Suppose I have a connected graph $G$ that is vertex-transitive. Fix a vertex $v$ in $G$ and let $h$ be an automorphism of graph $G$. If $v$ is adjacent with $h(v)$ and $G$ is symmetric, I need to show that $h$ and the stabilizer of $v$ generate $Aut(G)$.
This problem is from Algebraic Graph Theory by Norman Biggs.
I'm having a brain dead. Attempted to show it directly with connectivity but failed. Used the symmetric property but couldn't cover all cases.

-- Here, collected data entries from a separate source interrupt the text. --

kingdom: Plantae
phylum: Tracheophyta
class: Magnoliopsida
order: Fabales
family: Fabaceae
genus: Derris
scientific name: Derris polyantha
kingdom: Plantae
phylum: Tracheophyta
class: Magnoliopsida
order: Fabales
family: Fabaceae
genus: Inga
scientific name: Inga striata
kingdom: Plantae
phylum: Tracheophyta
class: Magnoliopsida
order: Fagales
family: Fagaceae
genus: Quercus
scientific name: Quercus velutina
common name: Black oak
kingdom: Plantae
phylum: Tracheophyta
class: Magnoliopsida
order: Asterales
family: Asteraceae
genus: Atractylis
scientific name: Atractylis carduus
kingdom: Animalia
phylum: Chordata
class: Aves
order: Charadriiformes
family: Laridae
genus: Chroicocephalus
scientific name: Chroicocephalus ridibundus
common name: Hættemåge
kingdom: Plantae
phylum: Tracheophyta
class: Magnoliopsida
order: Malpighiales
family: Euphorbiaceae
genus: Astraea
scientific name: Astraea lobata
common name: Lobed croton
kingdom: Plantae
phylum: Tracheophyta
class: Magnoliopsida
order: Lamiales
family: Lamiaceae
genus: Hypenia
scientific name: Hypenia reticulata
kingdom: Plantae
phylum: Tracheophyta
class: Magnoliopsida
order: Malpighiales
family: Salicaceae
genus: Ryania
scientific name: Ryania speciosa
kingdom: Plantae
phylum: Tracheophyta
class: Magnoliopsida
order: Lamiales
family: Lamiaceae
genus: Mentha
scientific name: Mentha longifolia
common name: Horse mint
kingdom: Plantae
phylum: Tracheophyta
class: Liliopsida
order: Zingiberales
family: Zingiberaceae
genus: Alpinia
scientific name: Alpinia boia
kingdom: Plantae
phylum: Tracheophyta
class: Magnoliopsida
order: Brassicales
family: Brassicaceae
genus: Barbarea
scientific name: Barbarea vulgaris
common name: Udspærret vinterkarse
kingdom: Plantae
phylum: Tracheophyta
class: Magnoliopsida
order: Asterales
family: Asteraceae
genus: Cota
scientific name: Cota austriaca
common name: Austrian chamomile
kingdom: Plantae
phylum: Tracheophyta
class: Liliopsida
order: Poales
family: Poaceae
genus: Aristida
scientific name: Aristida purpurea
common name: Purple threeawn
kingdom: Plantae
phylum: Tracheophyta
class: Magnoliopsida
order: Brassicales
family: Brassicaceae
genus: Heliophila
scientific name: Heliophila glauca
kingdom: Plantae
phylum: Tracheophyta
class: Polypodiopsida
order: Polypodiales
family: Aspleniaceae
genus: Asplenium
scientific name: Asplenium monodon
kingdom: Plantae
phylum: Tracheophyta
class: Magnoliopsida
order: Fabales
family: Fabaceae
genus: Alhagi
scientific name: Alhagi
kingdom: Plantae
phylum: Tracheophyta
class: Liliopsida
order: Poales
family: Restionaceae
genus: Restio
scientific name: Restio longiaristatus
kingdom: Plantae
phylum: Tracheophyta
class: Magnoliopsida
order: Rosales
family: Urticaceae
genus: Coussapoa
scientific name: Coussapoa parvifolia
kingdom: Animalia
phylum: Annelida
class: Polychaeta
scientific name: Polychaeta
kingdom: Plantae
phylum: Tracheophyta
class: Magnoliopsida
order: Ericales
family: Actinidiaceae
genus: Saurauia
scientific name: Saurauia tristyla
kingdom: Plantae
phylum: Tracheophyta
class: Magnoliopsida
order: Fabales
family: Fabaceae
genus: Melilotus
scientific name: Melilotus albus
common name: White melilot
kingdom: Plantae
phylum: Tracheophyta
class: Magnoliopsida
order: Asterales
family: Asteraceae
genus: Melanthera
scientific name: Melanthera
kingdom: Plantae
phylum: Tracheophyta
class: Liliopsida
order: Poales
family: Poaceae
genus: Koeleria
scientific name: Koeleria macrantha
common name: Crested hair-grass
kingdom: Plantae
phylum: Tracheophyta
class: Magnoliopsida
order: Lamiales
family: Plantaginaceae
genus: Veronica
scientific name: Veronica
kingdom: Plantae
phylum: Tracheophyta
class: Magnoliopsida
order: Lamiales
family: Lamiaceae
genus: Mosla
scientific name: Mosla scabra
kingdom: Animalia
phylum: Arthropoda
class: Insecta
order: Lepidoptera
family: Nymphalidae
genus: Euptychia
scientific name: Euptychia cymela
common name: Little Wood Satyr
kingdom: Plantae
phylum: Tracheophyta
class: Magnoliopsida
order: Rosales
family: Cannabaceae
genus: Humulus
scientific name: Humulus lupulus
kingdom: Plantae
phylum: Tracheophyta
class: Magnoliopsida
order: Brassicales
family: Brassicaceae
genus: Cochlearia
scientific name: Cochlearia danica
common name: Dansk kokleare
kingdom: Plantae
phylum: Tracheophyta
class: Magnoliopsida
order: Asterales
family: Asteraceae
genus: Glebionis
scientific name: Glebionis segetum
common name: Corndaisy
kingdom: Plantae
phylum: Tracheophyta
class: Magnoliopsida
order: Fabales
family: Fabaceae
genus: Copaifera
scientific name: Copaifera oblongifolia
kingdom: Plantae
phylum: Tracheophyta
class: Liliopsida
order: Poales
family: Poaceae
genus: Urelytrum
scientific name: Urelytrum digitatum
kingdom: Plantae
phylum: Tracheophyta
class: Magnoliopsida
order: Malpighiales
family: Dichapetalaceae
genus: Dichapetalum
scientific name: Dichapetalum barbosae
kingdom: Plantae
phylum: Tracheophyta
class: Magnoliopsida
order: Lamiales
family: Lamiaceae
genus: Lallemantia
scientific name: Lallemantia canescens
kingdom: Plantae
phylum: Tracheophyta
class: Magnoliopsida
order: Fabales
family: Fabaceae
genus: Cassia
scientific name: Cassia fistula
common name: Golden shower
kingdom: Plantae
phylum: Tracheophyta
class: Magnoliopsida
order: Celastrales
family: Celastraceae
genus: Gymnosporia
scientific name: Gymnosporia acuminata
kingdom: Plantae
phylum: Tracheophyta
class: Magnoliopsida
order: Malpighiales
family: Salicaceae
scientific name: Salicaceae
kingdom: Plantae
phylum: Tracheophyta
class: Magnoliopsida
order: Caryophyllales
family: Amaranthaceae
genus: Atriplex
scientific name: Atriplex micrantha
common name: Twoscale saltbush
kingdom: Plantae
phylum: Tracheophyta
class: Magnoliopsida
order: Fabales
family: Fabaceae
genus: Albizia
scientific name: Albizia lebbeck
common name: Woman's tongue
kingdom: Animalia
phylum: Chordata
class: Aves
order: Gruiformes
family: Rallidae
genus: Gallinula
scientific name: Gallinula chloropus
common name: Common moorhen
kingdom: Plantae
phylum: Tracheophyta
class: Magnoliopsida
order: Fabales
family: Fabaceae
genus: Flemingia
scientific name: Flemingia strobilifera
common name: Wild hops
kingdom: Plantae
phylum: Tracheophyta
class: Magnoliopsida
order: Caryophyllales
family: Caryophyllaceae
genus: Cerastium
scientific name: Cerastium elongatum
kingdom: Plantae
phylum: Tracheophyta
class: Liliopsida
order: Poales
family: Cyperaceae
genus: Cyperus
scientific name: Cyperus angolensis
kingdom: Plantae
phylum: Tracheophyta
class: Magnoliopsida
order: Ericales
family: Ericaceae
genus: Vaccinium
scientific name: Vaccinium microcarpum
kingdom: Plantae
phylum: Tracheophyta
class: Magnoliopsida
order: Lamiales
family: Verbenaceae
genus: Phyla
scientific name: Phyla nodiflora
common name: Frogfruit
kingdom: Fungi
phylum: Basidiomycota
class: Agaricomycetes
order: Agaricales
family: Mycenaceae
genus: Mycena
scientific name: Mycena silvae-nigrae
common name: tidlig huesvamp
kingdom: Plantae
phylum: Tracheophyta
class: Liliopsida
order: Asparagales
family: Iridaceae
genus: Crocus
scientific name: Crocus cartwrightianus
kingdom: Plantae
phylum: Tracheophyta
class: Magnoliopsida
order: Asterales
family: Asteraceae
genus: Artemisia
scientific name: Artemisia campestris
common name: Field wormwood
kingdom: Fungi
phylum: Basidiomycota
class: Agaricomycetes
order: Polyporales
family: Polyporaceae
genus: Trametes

Any help is appreciated. Thanks.
Let $A = {\rm Aut}(G)$, let $A_v$ be the stabilizer of $v$ in $A$, and let $B = \langle A_v, h \rangle$. We have to show that $A=B$. Since $A_v \le B$, it is sufficient to prove that $B$ acts transitively on vertices. In other words, we have to show that all vertices lie in the orbit $v^B$ of $v$ under $B$.
Let $N(v)$ be the set of vertices adjacent to $v$. Then, since $G$ is symmetric, $G_v$ acts transitively on $N(v)$. Since $h(v) \in N(v)$, we have $N(v) \subseteq v^B$.
Now, since $G$ is connected, for any vertex $w$, there is a sequence $v_0=v,v_i,\ldots,v_n=w$ of vertices in which $v_i,v_{i+1}$ are adjacent for all $i$. We show by induction on $n$ that $w \in v^B$. This is clear for $n=0$ and we proved it for $n=1$ in the previous paragraph. By induction we may assume that $v_{n-1} \in v^B$. So there exists $g \in A$ with $v^g=v_{n-1}$. Then $A_{v_{n-1}} = gA_vg^{-1} \le B$.
Now, since $v$ and $h(v)$ are adjacent in $G$, so are $g(v)=v_{n-1}$ and $gh(v)$. Then, since $G$ is symmetric, there exists $f \in A_{v_{n-1}} \le B$ with $fgh(v) = v_n$, so $w = v_n \in v^B$, which completes the induction.